## TASK BRIEF:
Among the entries below, find the line with "Über erdbeerdrops" and the line with "nostro studio di". Return exactly those lines and every line between them, but no pictures.

## GIVEN INFORMATION:
════════════════

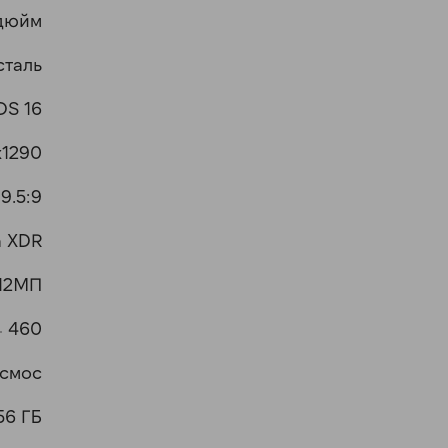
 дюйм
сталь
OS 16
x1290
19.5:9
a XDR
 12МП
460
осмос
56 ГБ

════════════════

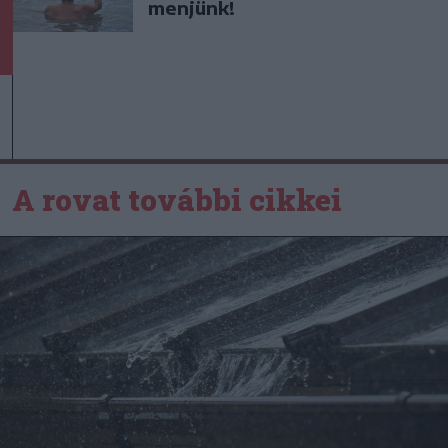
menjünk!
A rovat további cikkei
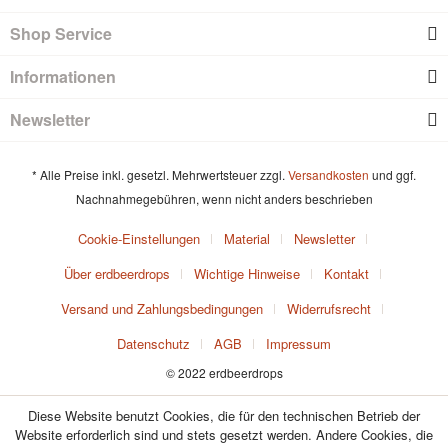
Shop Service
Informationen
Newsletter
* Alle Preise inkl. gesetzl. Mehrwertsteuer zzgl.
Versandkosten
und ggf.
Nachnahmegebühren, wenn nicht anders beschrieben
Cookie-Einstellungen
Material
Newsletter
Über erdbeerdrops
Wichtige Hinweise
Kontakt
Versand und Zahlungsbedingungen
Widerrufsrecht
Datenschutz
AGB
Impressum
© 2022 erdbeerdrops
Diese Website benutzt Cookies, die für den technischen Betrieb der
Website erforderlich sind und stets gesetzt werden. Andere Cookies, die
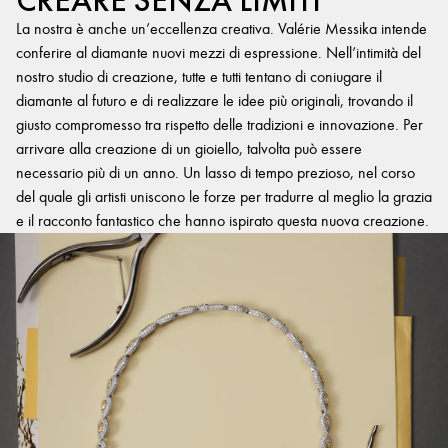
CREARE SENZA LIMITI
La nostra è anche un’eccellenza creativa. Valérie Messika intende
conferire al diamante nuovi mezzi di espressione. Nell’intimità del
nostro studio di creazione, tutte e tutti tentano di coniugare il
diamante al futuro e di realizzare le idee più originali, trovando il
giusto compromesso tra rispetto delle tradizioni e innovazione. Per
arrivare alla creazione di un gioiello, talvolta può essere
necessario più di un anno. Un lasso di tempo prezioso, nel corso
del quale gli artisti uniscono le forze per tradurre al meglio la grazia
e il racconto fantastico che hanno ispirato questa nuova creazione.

════════════════

## PROBLEM SOLUTION:
Über erdbeerdrops
Wichtige Hinweise
Kontakt
Versand und Zahlungsbedingungen
Widerrufsrecht
Datenschutz
AGB
Impressum
© 2022 erdbeerdrops
Diese Website benutzt Cookies, die für den technischen Betrieb der
Website erforderlich sind und stets gesetzt werden. Andere Cookies, die
CREARE SENZA LIMITI
La nostra è anche un’eccellenza creativa. Valérie Messika intende
conferire al diamante nuovi mezzi di espressione. Nell’intimità del
nostro studio di creazione, tutte e tutti tentano di coniugare il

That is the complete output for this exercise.